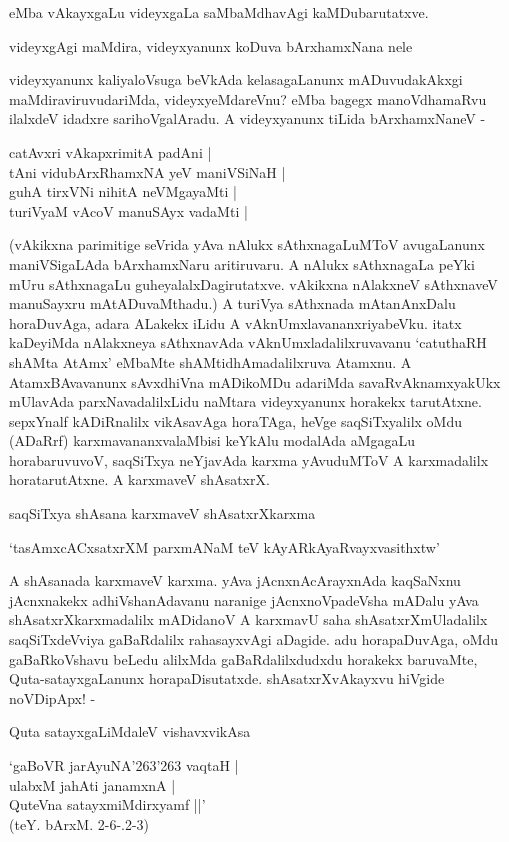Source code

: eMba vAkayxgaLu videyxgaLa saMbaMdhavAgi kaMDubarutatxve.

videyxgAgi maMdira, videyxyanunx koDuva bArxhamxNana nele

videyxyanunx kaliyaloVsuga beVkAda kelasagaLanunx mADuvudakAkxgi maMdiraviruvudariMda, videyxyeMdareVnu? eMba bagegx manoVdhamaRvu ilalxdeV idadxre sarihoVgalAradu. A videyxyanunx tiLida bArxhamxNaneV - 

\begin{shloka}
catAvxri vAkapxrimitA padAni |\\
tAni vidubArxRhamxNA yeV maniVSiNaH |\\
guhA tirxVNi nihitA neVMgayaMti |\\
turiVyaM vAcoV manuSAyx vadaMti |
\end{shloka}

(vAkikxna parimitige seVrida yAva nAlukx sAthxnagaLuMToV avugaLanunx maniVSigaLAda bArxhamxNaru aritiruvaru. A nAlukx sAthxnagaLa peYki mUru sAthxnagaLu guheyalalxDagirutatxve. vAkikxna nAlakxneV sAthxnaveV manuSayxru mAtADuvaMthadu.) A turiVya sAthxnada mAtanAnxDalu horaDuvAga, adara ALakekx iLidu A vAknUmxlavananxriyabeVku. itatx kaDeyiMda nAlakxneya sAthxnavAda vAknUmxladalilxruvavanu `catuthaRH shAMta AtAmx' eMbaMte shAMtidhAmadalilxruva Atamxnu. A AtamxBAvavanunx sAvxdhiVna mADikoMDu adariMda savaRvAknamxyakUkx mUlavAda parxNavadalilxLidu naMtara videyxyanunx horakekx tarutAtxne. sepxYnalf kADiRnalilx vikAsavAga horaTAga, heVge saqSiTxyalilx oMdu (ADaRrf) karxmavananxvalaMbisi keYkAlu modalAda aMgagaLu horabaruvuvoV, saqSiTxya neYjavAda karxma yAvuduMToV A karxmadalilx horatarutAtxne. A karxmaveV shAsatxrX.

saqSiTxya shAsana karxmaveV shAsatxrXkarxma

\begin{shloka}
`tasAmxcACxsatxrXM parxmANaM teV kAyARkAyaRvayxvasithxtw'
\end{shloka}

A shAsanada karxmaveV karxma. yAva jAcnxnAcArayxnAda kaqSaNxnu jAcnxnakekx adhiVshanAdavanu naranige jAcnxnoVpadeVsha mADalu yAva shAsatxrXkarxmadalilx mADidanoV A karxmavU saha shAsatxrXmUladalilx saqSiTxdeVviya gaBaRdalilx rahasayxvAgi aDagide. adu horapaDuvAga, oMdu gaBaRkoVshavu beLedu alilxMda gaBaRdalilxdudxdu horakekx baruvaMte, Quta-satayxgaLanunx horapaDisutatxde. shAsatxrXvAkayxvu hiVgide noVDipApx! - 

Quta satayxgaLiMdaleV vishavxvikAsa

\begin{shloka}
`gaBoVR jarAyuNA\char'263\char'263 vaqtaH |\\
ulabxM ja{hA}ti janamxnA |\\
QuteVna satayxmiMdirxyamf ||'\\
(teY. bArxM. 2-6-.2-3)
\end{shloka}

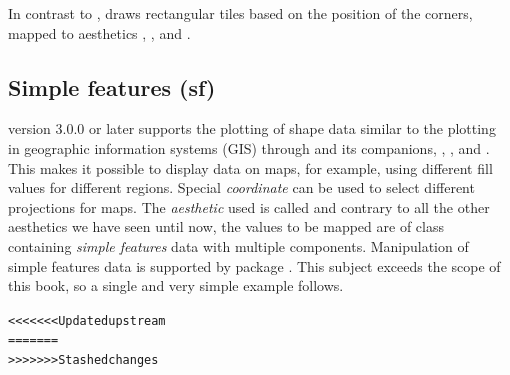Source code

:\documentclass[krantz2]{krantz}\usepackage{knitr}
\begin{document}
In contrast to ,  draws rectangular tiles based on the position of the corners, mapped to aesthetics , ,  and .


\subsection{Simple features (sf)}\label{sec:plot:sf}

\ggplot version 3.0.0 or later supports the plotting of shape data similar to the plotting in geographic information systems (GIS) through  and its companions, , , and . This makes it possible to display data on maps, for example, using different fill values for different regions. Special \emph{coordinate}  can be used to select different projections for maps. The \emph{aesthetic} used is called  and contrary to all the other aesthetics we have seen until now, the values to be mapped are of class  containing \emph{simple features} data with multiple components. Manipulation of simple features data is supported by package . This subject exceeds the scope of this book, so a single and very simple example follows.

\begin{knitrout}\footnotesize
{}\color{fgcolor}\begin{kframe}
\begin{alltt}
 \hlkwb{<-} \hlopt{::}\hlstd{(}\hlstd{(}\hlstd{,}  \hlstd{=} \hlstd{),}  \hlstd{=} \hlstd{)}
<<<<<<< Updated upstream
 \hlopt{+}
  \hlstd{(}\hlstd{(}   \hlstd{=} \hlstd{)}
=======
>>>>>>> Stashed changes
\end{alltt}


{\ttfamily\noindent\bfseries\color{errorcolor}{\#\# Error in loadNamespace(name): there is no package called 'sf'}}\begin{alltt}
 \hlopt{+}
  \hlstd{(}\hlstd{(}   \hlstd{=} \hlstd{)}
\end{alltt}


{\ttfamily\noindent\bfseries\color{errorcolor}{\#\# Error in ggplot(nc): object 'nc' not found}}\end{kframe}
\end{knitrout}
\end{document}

※

== Work request ==
The goal is an exact reprint of the entries, leaving out the pictures.

== Expected answer ==
Source code

: eMba vAkayxgaLu videyxgaLa saMbaMdhavAgi kaMDubarutatxve.

videyxgAgi maMdira, videyxyanunx koDuva bArxhamxNana nele

videyxyanunx kaliyaloVsuga beVkAda kelasagaLanunx mADuvudakAkxgi maMdiraviruvudariMda, videyxyeMdareVnu? eMba bagegx manoVdhamaRvu ilalxdeV idadxre sarihoVgalAradu. A videyxyanunx tiLida bArxhamxNaneV - 

\begin{shloka}
catAvxri vAkapxrimitA padAni |\\
tAni vidubArxRhamxNA yeV maniVSiNaH |\\
guhA tirxVNi nihitA neVMgayaMti |\\
turiVyaM vAcoV manuSAyx vadaMti |
\end{shloka}

(vAkikxna parimitige seVrida yAva nAlukx sAthxnagaLuMToV avugaLanunx maniVSigaLAda bArxhamxNaru aritiruvaru. A nAlukx sAthxnagaLa peYki mUru sAthxnagaLu guheyalalxDagirutatxve. vAkikxna nAlakxneV sAthxnaveV manuSayxru mAtADuvaMthadu.) A turiVya sAthxnada mAtanAnxDalu horaDuvAga, adara ALakekx iLidu A vAknUmxlavananxriyabeVku. itatx kaDeyiMda nAlakxneya sAthxnavAda vAknUmxladalilxruvavanu `catuthaRH shAMta AtAmx' eMbaMte shAMtidhAmadalilxruva Atamxnu. A AtamxBAvavanunx sAvxdhiVna mADikoMDu adariMda savaRvAknamxyakUkx mUlavAda parxNavadalilxLidu naMtara videyxyanunx horakekx tarutAtxne. sepxYnalf kADiRnalilx vikAsavAga horaTAga, heVge saqSiTxyalilx oMdu (ADaRrf) karxmavananxvalaMbisi keYkAlu modalAda aMgagaLu horabaruvuvoV, saqSiTxya neYjavAda karxma yAvuduMToV A karxmadalilx horatarutAtxne. A karxmaveV shAsatxrX.

saqSiTxya shAsana karxmaveV shAsatxrXkarxma

\begin{shloka}
`tasAmxcACxsatxrXM parxmANaM teV kAyARkAyaRvayxvasithxtw'
\end{shloka}

A shAsanada karxmaveV karxma. yAva jAcnxnAcArayxnAda kaqSaNxnu jAcnxnakekx adhiVshanAdavanu naranige jAcnxnoVpadeVsha mADalu yAva shAsatxrXkarxmadalilx mADidanoV A karxmavU saha shAsatxrXmUladalilx saqSiTxdeVviya gaBaRdalilx rahasayxvAgi aDagide. adu horapaDuvAga, oMdu gaBaRkoVshavu beLedu alilxMda gaBaRdalilxdudxdu horakekx baruvaMte, Quta-satayxgaLanunx horapaDisutatxde. shAsatxrXvAkayxvu hiVgide noVDipApx! - 

Quta satayxgaLiMdaleV vishavxvikAsa

\begin{shloka}
`gaBoVR jarAyuNA\char'263\char'263 vaqtaH |\\
ulabxM ja{hA}ti janamxnA |\\
QuteVna satayxmiMdirxyamf ||'\\
(teY. bArxM. 2-6-.2-3)
\end{shloka}

Source code

:\documentclass[krantz2]{krantz}\usepackage{knitr}
\begin{document}
In contrast to ,  draws rectangular tiles based on the position of the corners, mapped to aesthetics , ,  and .


\subsection{Simple features (sf)}\label{sec:plot:sf}

\ggplot version 3.0.0 or later supports the plotting of shape data similar to the plotting in geographic information systems (GIS) through  and its companions, , , and . This makes it possible to display data on maps, for example, using different fill values for different regions. Special \emph{coordinate}  can be used to select different projections for maps. The \emph{aesthetic} used is called  and contrary to all the other aesthetics we have seen until now, the values to be mapped are of class  containing \emph{simple features} data with multiple components. Manipulation of simple features data is supported by package . This subject exceeds the scope of this book, so a single and very simple example follows.

\begin{knitrout}\footnotesize
{}\color{fgcolor}\begin{kframe}
\begin{alltt}
 \hlkwb{<-} \hlopt{::}\hlstd{(}\hlstd{(}\hlstd{,}  \hlstd{=} \hlstd{),}  \hlstd{=} \hlstd{)}
<<<<<<< Updated upstream
 \hlopt{+}
  \hlstd{(}\hlstd{(}   \hlstd{=} \hlstd{)}
=======
>>>>>>> Stashed changes
\end{alltt}


{\ttfamily\noindent\bfseries\color{errorcolor}{\#\# Error in loadNamespace(name): there is no package called 'sf'}}\begin{alltt}
 \hlopt{+}
  \hlstd{(}\hlstd{(}   \hlstd{=} \hlstd{)}
\end{alltt}


{\ttfamily\noindent\bfseries\color{errorcolor}{\#\# Error in ggplot(nc): object 'nc' not found}}\end{kframe}
\end{knitrout}
\end{document}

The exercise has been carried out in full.